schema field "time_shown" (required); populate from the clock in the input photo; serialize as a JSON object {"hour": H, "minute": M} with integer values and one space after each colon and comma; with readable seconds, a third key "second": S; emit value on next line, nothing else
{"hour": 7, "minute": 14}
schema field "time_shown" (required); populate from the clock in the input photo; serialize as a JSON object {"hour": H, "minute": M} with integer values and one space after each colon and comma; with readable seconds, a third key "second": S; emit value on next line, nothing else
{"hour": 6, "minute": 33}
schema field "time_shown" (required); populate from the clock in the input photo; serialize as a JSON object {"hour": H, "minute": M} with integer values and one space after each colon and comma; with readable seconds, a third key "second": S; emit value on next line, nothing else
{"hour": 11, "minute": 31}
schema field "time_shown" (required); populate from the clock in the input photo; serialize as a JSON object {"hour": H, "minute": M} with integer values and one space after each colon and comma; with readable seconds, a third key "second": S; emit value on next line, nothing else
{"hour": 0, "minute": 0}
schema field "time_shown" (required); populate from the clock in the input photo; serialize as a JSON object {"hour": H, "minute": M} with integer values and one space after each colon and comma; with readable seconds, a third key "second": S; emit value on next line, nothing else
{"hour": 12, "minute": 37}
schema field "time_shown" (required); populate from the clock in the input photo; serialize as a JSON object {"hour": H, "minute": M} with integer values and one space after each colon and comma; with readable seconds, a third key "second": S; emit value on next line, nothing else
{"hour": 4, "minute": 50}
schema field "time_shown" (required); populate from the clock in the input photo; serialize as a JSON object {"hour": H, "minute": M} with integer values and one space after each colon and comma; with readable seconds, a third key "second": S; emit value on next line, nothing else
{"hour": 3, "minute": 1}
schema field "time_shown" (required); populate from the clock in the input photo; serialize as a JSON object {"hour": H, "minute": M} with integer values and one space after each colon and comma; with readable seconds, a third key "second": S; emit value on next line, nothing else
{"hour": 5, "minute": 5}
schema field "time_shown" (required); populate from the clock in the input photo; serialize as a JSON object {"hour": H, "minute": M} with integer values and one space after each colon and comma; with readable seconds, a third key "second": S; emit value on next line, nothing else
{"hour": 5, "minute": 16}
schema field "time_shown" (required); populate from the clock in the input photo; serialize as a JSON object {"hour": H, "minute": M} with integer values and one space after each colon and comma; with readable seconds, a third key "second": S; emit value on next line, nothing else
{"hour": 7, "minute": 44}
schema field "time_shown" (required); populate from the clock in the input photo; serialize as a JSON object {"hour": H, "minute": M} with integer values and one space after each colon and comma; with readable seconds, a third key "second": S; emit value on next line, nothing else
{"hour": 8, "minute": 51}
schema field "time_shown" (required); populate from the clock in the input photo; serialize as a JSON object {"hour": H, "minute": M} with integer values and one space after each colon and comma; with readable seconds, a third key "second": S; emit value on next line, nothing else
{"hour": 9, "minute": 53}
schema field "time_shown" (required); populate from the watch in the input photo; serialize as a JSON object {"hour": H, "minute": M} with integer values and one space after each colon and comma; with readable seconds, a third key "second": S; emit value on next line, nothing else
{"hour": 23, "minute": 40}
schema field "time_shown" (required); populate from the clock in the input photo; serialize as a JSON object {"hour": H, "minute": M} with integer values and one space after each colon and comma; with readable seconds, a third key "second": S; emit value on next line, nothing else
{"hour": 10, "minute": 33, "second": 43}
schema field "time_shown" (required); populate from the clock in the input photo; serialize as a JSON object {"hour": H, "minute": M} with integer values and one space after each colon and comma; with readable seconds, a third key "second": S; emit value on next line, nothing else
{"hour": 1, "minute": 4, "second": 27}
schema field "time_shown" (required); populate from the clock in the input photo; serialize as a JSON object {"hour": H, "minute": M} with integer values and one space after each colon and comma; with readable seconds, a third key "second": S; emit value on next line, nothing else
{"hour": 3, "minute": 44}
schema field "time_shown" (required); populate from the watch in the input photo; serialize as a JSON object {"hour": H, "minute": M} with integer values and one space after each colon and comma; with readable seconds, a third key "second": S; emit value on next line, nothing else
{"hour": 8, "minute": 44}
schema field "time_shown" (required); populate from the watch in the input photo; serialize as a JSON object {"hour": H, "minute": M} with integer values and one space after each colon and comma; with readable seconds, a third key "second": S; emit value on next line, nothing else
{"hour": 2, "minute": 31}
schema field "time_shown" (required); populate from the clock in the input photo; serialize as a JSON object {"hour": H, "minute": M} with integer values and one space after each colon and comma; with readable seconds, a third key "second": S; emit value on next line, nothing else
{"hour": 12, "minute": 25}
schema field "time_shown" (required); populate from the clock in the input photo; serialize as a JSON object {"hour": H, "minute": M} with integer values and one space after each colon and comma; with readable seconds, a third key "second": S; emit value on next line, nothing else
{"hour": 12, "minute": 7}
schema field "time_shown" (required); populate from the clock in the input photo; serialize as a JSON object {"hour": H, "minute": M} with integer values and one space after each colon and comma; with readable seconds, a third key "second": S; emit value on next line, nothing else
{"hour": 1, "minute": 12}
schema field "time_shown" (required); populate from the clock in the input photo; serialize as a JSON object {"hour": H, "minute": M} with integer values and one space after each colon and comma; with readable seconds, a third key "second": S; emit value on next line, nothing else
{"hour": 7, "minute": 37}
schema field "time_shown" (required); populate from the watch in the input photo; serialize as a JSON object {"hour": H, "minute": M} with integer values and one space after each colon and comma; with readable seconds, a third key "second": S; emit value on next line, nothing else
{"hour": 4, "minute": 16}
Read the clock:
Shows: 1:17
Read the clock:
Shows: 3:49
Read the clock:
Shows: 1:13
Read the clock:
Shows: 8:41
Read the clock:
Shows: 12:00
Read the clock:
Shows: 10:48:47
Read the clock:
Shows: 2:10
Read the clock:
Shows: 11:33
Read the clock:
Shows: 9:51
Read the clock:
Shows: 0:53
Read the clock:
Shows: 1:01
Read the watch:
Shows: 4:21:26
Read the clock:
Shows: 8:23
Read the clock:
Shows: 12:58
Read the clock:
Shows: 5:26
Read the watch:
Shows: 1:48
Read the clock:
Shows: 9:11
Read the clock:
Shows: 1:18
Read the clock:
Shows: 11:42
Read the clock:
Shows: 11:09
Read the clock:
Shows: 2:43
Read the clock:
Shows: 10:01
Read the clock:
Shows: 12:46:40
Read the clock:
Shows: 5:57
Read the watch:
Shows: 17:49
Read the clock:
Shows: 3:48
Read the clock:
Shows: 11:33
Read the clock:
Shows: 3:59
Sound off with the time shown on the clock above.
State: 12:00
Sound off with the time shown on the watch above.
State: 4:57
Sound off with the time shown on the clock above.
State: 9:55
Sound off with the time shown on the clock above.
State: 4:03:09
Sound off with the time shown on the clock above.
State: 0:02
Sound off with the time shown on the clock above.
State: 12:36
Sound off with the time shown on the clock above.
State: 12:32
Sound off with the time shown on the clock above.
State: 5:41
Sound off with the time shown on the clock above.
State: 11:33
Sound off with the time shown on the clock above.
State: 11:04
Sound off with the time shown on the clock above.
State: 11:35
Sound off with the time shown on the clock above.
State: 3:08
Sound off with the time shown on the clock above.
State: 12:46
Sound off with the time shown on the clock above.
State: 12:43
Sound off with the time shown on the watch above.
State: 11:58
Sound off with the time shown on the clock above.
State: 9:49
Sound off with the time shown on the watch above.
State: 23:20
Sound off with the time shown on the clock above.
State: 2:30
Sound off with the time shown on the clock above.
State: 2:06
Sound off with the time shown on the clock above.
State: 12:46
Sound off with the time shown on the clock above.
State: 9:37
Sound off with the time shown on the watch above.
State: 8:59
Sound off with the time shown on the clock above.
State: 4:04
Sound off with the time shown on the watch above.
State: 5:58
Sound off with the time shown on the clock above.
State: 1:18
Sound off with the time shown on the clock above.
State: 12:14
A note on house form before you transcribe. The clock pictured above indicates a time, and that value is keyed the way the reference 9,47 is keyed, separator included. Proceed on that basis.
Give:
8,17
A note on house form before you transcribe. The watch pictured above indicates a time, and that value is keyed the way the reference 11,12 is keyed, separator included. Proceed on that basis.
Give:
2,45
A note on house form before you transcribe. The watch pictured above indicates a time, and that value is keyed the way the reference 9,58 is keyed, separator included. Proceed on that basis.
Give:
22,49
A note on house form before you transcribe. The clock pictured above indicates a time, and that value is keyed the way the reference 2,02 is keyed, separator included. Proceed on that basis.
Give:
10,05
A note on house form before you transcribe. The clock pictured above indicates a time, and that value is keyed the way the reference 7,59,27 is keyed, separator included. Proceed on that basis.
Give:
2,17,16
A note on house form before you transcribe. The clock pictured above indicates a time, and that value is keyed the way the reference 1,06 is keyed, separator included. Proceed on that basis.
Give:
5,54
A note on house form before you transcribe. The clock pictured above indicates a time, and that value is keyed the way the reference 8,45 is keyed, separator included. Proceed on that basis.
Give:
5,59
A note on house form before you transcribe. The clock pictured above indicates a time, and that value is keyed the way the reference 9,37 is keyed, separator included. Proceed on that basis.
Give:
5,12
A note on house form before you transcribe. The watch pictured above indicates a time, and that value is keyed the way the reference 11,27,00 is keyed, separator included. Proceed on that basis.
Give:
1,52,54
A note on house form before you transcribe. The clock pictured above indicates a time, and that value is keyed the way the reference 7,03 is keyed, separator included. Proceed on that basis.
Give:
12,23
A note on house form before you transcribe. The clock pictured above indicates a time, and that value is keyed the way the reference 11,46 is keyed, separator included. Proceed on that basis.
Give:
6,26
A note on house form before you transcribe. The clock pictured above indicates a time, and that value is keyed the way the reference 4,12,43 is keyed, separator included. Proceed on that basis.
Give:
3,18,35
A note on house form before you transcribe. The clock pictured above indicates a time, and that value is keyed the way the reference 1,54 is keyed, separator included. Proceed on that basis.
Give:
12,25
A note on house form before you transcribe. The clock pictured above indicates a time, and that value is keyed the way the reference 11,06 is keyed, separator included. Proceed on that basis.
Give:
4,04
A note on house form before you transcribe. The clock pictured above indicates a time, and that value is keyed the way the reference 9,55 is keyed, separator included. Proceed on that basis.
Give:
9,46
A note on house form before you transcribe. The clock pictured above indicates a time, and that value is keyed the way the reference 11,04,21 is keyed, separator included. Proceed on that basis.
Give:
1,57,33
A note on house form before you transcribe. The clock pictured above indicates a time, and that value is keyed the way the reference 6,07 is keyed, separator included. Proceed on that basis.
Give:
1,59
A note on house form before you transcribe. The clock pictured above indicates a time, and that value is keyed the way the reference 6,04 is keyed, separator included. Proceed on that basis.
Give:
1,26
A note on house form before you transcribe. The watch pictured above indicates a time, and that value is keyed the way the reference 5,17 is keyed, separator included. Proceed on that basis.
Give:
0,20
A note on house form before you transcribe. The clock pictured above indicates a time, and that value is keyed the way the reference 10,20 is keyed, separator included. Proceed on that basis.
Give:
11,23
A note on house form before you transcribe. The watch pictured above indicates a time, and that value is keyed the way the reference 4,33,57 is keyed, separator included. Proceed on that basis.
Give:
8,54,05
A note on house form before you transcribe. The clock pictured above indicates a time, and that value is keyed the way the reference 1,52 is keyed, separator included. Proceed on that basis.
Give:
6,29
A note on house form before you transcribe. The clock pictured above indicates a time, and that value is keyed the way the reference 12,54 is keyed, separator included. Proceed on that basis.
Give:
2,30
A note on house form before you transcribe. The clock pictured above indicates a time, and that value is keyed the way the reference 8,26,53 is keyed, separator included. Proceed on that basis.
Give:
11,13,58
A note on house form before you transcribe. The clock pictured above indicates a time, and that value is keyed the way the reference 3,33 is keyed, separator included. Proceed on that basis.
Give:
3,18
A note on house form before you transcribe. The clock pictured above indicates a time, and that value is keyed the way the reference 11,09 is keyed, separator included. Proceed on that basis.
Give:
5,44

━━━━━━━━━━

Reproduce the records word for word from the line containing "the reference 11,04,21" up to and including the last line of the records, and give nothing else.

### Solution
A note on house form before you transcribe. The clock pictured above indicates a time, and that value is keyed the way the reference 11,04,21 is keyed, separator included. Proceed on that basis.
Give:
1,57,33
A note on house form before you transcribe. The clock pictured above indicates a time, and that value is keyed the way the reference 6,07 is keyed, separator included. Proceed on that basis.
Give:
1,59
A note on house form before you transcribe. The clock pictured above indicates a time, and that value is keyed the way the reference 6,04 is keyed, separator included. Proceed on that basis.
Give:
1,26
A note on house form before you transcribe. The watch pictured above indicates a time, and that value is keyed the way the reference 5,17 is keyed, separator included. Proceed on that basis.
Give:
0,20
A note on house form before you transcribe. The clock pictured above indicates a time, and that value is keyed the way the reference 10,20 is keyed, separator included. Proceed on that basis.
Give:
11,23
A note on house form before you transcribe. The watch pictured above indicates a time, and that value is keyed the way the reference 4,33,57 is keyed, separator included. Proceed on that basis.
Give:
8,54,05
A note on house form before you transcribe. The clock pictured above indicates a time, and that value is keyed the way the reference 1,52 is keyed, separator included. Proceed on that basis.
Give:
6,29
A note on house form before you transcribe. The clock pictured above indicates a time, and that value is keyed the way the reference 12,54 is keyed, separator included. Proceed on that basis.
Give:
2,30
A note on house form before you transcribe. The clock pictured above indicates a time, and that value is keyed the way the reference 8,26,53 is keyed, separator included. Proceed on that basis.
Give:
11,13,58
A note on house form before you transcribe. The clock pictured above indicates a time, and that value is keyed the way the reference 3,33 is keyed, separator included. Proceed on that basis.
Give:
3,18
A note on house form before you transcribe. The clock pictured above indicates a time, and that value is keyed the way the reference 11,09 is keyed, separator included. Proceed on that basis.
Give:
5,44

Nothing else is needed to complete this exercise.